Thorac Cardiovasc Surg 2015; 63 - OP212
DOI: 10.1055/s-0035-1544464

Prediction of in-hospital Mortality and Long-term Survival in Patients Operated for Infective Endocarditis

M. Diab 1, P. Scheffel 1, C. Sponholz 2, T. Lehmann 3, I. Löhn 1, M. Franz 4, Y. L. Sakr 2, G. Faerber 1, T. Doenst 1
  • 1Friedrich-Schiller-Universität Jena, Klinik für Herz- und Thoraxchirurgie, Jena, Germany
  • 2Klinik für Anästhesiologie und Intensivmedizin, Friedrich-Schiller-Universität Jena, Jena, Germany
  • 3Friedrich-Schiller-Universität Jena, Institut für Statistik, Informatik und Dokumentation, Jena, Germany
  • 4Klinik für Kardiologie, Pneumologie, Angiologie und Intensivmedizin, Friedrich-Schiller-Universität Jena, Jena, Germany

Background: Decision making in infective endocarditis (IE) patients with respect to surgical intervention is often complex. Martínez-Sellés et al., (International Journal of Cardiology, 2014) developed a risk model to predict in-hospital mortality in these patients based on 7 factors: prosthetic valve IE, age, large intracardiac destruction, S.aureus infection, urgent surgery, sex and euroSCORE. We assessed predictors of in-hospital mortality and 7-year survival in a large single center cohort and tested the validity of the Martínez-Sellés model compared with euroSCORE.

Methods: we analyzed hospital and follow-up data from all patients operated for left sided IE in our center. We performed multivariable logistic regression analysis and Cox-proportional hazard analysis to assess the risk factors of in-hospital mortality and 7-year survival, respectively. To test the validity of the Martínez-Sellés model (PALSUSE) compared with additive euroSCORE in terms of prediction of in-hospital mortality we performed calibration (Hosmer-Lemeshow-test) and discrimination (Receiver-Operating-Characteristic-test; ROC-test) analyses.
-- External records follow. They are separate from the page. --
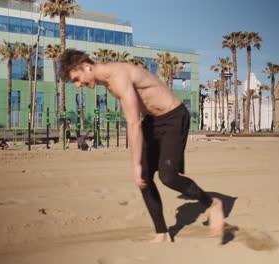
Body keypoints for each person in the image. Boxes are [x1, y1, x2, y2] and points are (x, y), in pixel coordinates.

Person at [59, 49, 226, 243]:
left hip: (173, 116)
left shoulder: (118, 76)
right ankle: (162, 232)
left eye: (77, 78)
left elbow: (133, 123)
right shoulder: (107, 81)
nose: (79, 85)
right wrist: (139, 167)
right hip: (153, 121)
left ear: (86, 66)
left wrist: (135, 164)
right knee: (144, 178)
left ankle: (212, 203)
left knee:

Results: A total of 308 patients (age 62.0 ± 13.9 years) who underwent surgery for IE were included in the analysis. In-hospital mortality was 22.6%. Multivariable logistic regression analysis and Cox-proportional hazard analysis showed that advanced age, preoperative hemodialysis, preoperative septic shock, S.aureus infection, liver cirrhosis and longer cardiopulmonary bypass time were independent predictors of in-hospital mortality and 7-year survival. The two models performed moderately and were comparable for the prediction of an individual patient's risk of mortality in the whole study population (the area under the curve for the ROC was 0.723 for PALSUSE and 0.719 for euroSCORE). The overall correct classification was the same for both scores (77.1%). PALSUSE calibrated substantially better than euroSCORE according to Hosmer-Lemeshow-test (Chi square: 2.82, versus 11.25; p: 0.727 versus 0.188, respectively). Both scores slightly underestimated mortality; O/E ratio was 0.96 for both scores.

Conclusions: In-hospital mortality and long-term survival of patients operated for IE were influenced mainly by advanced age, preoperative hemodialysis, preoperative septic shock, S.aureus infection, and liver cirrhosis. The suggested IE score (PALSUSE) had a moderate value in terms of prediction of in-hospital mortality in our cohort.